5. Take over the whisking, as ten-year-olds stir things with their entire bodies and therefore tire fairly quickly.
6. Clap the lid on the saucepan, reduce the heat and cook for three minutes, because the recipe says so.
7. Remove the lid and attach the candy thermometer to the side of the saucepan. Turn up the heat so the syrup just comes to a boil.
8. Straighten the leaning candy thermometer and eye the rising line, which needs to reach the 240° mark—which you hope is the infinitesimal dot under 250°, or this could get ugly.
9. Straighten the leaning candy thermometer again and go to the fridge for the butter.
10. At the ten-year-old’s warning, run back and hold the %$#&ing thermometer upright. As a reward for having the sense to call for adult help instead of grabbing the end of the thermometer herself, allow the ten-year-old to measure out three tablespoons of butter. No, the butter. The butter. What does the box say? Imperial what?

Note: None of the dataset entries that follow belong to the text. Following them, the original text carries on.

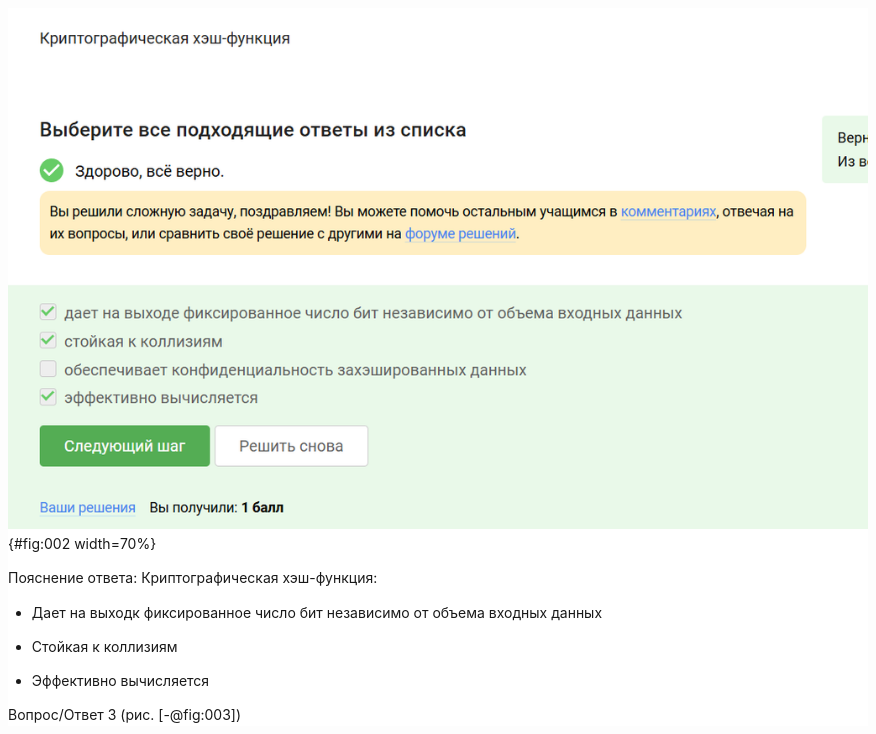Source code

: ![Вопрос/Ответ 2](image/4.1.2.png){#fig:002 width=70%}

Пояснение ответа:
Криптографическая хэш-функция:

- Дает на выходк фиксированное число бит независимо от объема входных данных

- Стойкая к коллизиям

- Эффективно вычисляется

Вопрос/Ответ 3 (рис. [-@fig:003])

Right—margarine’s not the same as butter, is it? Okay, yes, fine, I did say that, but not for this recipe. Yes, the yellow box that says butter. Good. Look at the side of the stick. We need three tablespoons of that. Use a knife, please. There you go!
11. Watch the line creep toward 225° . . . and the syrup rise up a lot faster. Take one precious second to reflect that you may have miscalculated the size of saucepan needed before yanking out the thermometer, lifting the saucepan off the heat, and pouring it into the larger saucepan just in time.

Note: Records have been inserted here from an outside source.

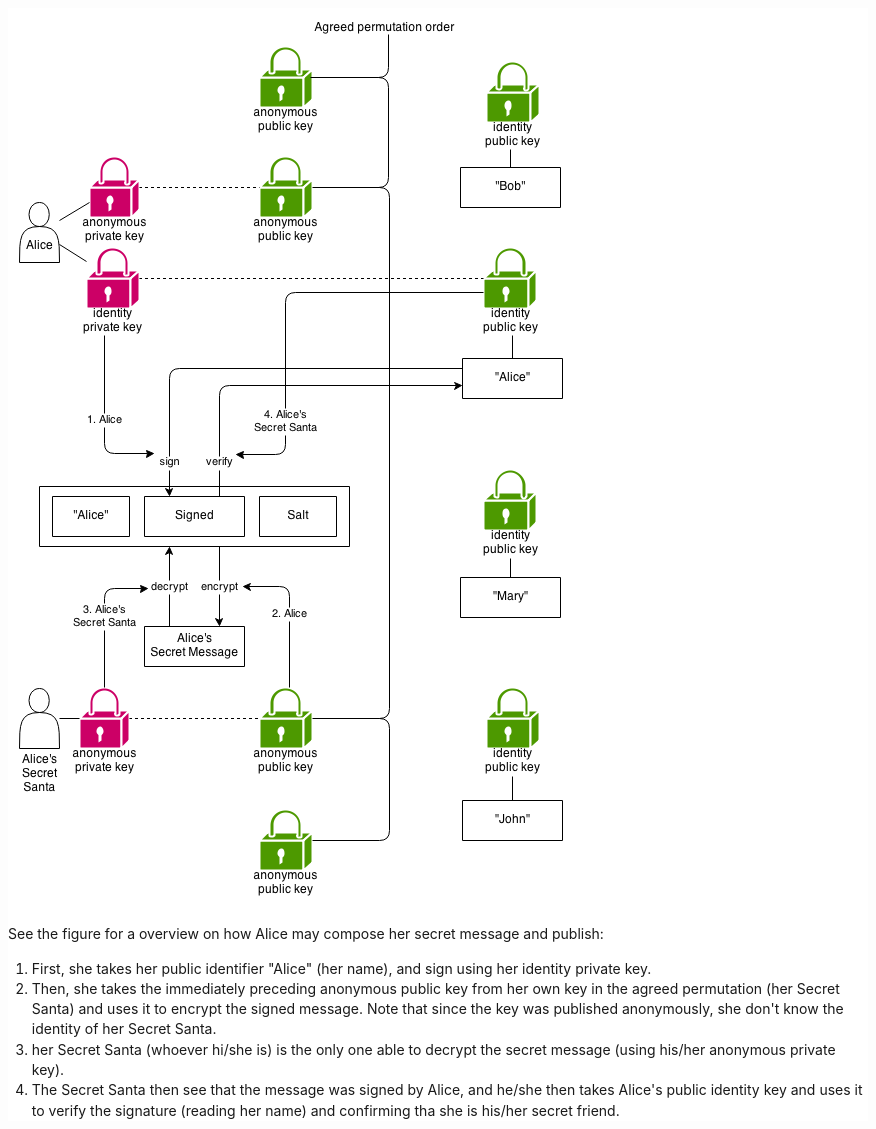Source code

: ![Composing of Alice's Message](/images/alices-message.png?raw=true)

See the figure for a overview on how Alice may compose her secret message and
publish:

  1. First, she takes her public identifier "Alice" (her name), and sign using
     her identity private key.
  2. Then, she takes the immediately preceding anonymous public key from her
     own key in the agreed permutation (her Secret Santa) and uses it to
     encrypt the signed message. Note that since the key was published
     anonymously, she don't know the identity of her Secret Santa.
  3. her Secret Santa (whoever hi/she is) is the only one able to decrypt the
     secret message (using his/her anonymous private key).
  4. The Secret Santa then see that the message was signed by Alice, and he/she
     then takes Alice's public identity key and uses it to verify the signature
     (reading her name) and confirming tha she is his/her secret friend.
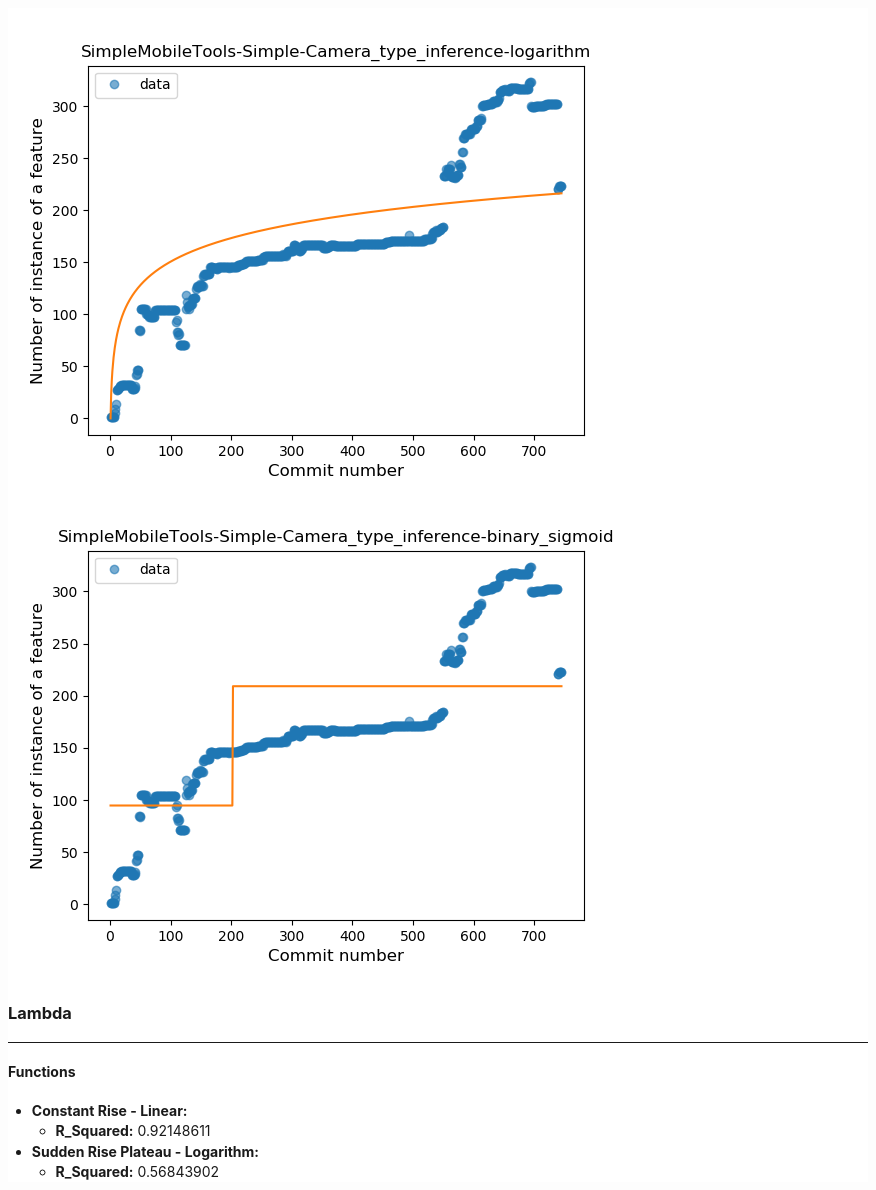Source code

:![SimpleMobileTools-Simple-Camera T6](../plots/SimpleMobileTools-Simple-Camera_type_inference_T6.png)
![SimpleMobileTools-Simple-Camera T9](../plots/SimpleMobileTools-Simple-Camera_type_inference_T9.png)
### <a name="lambda">Lambda</a>
----
#### Functions
* **Constant Rise - Linear:** ![equation](http://latex.codecogs.com/svg.latex?0.108263x%20&plus;%2016.429868)
    * **R_Squared:** 0.92148611
* **Sudden Rise Plateau - Logarithm:** ![equation](http://latex.codecogs.com/svg.latex?12.513572%5Clog_%7B3.303782%7D%28x%29%20&plus;%200.0)
    * **R_Squared:** 0.56843902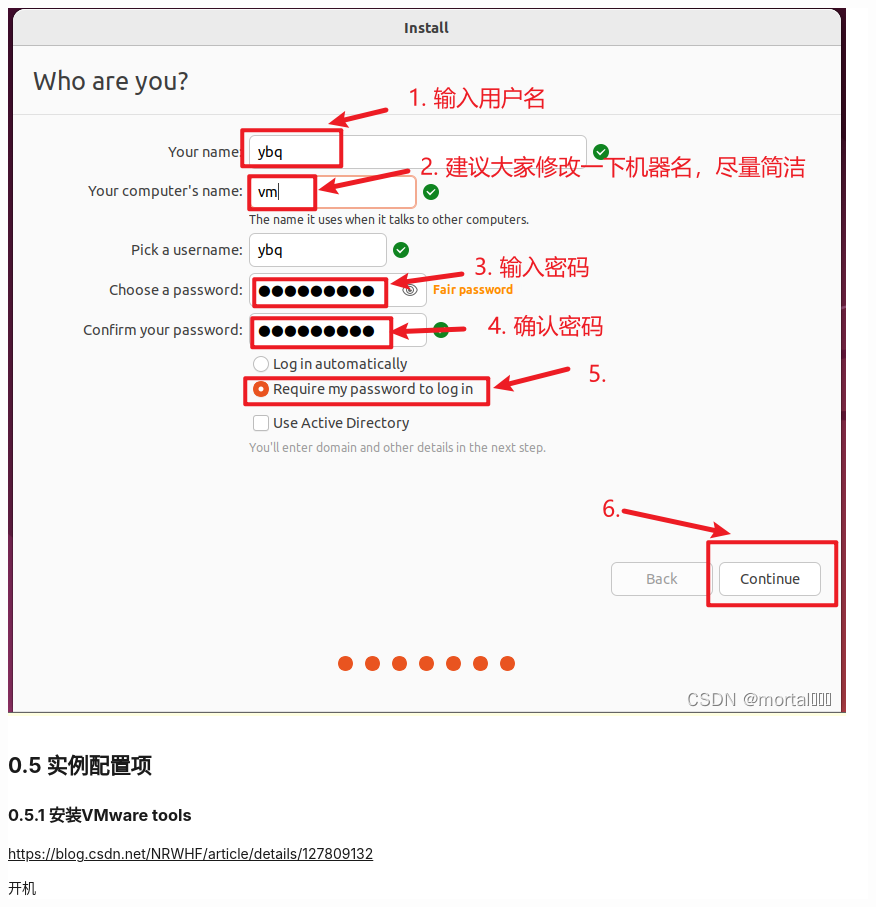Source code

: ![在这里插入图片描述](0-VMware安装系统/3a2d7a6ce60246df8a540e1215987a9b.png)

## 0.5 实例配置项

### 0.5.1 安装VMware tools

https://blog.csdn.net/NRWHF/article/details/127809132

开机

12. Admit to the ten-year old that she was right, move the new pan to the burner, attach the candy thermometer, and hold onto it, because you’ve been down this road before.
13. Wait until the syrup goes thick and bubbly and dark—which should happen just after you suspect that your whole hand has been encased with a fine crackle glaze by the rising steam—and ask the ten-year old to confirm that the line has reached the probably-240° dot because your contacts may also have acquired a glaze.

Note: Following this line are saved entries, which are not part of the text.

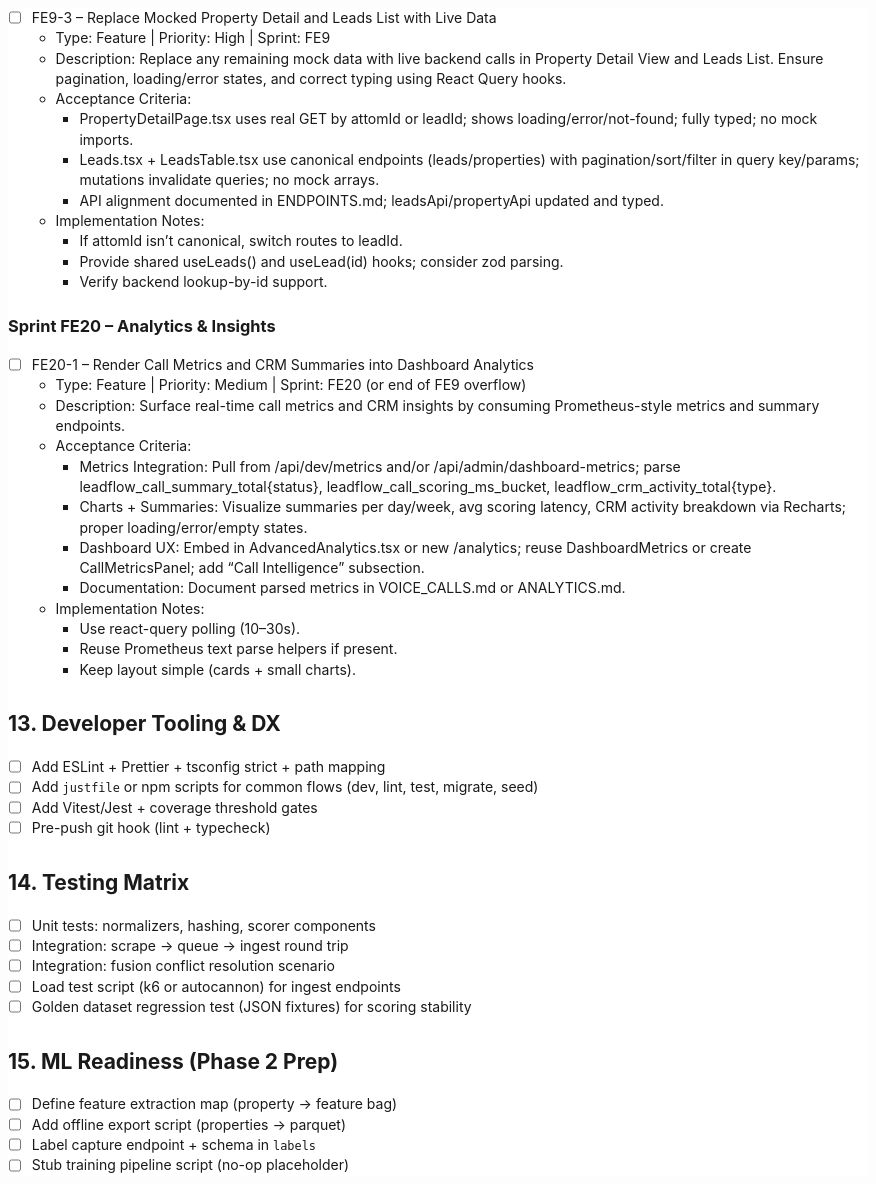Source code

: - [ ] FE9-3 – Replace Mocked Property Detail and Leads List with Live Data
  - Type: Feature | Priority: High | Sprint: FE9
  - Description: Replace any remaining mock data with live backend calls in Property Detail View and Leads List. Ensure pagination, loading/error states, and correct typing using React Query hooks.
  - Acceptance Criteria:
    - PropertyDetailPage.tsx uses real GET by attomId or leadId; shows loading/error/not-found; fully typed; no mock imports.
    - Leads.tsx + LeadsTable.tsx use canonical endpoints (leads/properties) with pagination/sort/filter in query key/params; mutations invalidate queries; no mock arrays.
    - API alignment documented in ENDPOINTS.md; leadsApi/propertyApi updated and typed.
  - Implementation Notes:
    - If attomId isn’t canonical, switch routes to leadId.
    - Provide shared useLeads() and useLead(id) hooks; consider zod parsing.
    - Verify backend lookup-by-id support.

### Sprint FE20 – Analytics & Insights

- [ ] FE20-1 – Render Call Metrics and CRM Summaries into Dashboard Analytics
  - Type: Feature | Priority: Medium | Sprint: FE20 (or end of FE9 overflow)
  - Description: Surface real-time call metrics and CRM insights by consuming Prometheus-style metrics and summary endpoints.
  - Acceptance Criteria:
    - Metrics Integration: Pull from /api/dev/metrics and/or /api/admin/dashboard-metrics; parse leadflow_call_summary_total{status}, leadflow_call_scoring_ms_bucket, leadflow_crm_activity_total{type}.
    - Charts + Summaries: Visualize summaries per day/week, avg scoring latency, CRM activity breakdown via Recharts; proper loading/error/empty states.
    - Dashboard UX: Embed in AdvancedAnalytics.tsx or new /analytics; reuse DashboardMetrics or create CallMetricsPanel; add “Call Intelligence” subsection.
    - Documentation: Document parsed metrics in VOICE_CALLS.md or ANALYTICS.md.
  - Implementation Notes:
    - Use react-query polling (10–30s).
    - Reuse Prometheus text parse helpers if present.
    - Keep layout simple (cards + small charts).

## 13. Developer Tooling & DX
- [ ] Add ESLint + Prettier + tsconfig strict + path mapping
- [ ] Add `justfile` or npm scripts for common flows (dev, lint, test, migrate, seed)
- [ ] Add Vitest/Jest + coverage threshold gates
- [ ] Pre-push git hook (lint + typecheck)

## 14. Testing Matrix
- [ ] Unit tests: normalizers, hashing, scorer components
- [ ] Integration: scrape → queue → ingest round trip
- [ ] Integration: fusion conflict resolution scenario
- [ ] Load test script (k6 or autocannon) for ingest endpoints
- [ ] Golden dataset regression test (JSON fixtures) for scoring stability

## 15. ML Readiness (Phase 2 Prep)
- [ ] Define feature extraction map (property → feature bag)
- [ ] Add offline export script (properties → parquet)
- [ ] Label capture endpoint + schema in `labels`
- [ ] Stub training pipeline script (no-op placeholder)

14. Remove the candy thermometer and ask the ten-year-old to add the butter, a tablespoon at a time, while you whisk constantly.
15. Ask the ten-year old to add the next two tablespoons a tad more gently, honey, please.
16. Once the butter has been incorporated, remove the pan from heat, and have the ten-year old measure out and add a teaspoon of vanilla, while you whisk, say it with me, constantly.
17. Bring the saucepan to the place where you’ve set up the electric handheld mixer, and tell the ten-year old to go to town on low.
18. Approximately forty-five seconds later, take over (see Step 3).
19. When the icing is what you hope the authors of The Joy of Cooking meant by correct consistency, because they certainly didn’t bother to define that, grab a rubber spatula and empty the saucepan over the prepared cake.
20. Hand the spatula to the ten-year old so she can spread the icing over the cake. Busy yourself with cleaning up, until you hear cries of frustration.
21. Grab another spatula and help. Immediately tear up the top of the cake, because you clearly screwed up Step 19.
22. With delicate motions—and the extensive assistance of your amused MIL—sort of silly-putty the stuff around to cover as much of the cake as possible, while keeping the ten-year old occupied with suggestions about what you can do next time to make the icing a little looser. Decide to add a little more cream at the end, not beat it for quite so long, and, if at all possible skip Steps 11 and 12.
23. Hand the cooled saucepan, the beaters, and the rubber spatulas to the ten-year old for taste-testing/consolation/preliminary clean-up.
24. Before washing up, snap off a bit of the icing that made it onto the cake and sample.
25. Decide that the flavor is perfect and that’s what counts—that and the ten-year-old sitting at the kitchen table with a mixing beater stuck in her mouth, paging through The Joy of Cooking for the next thing to try.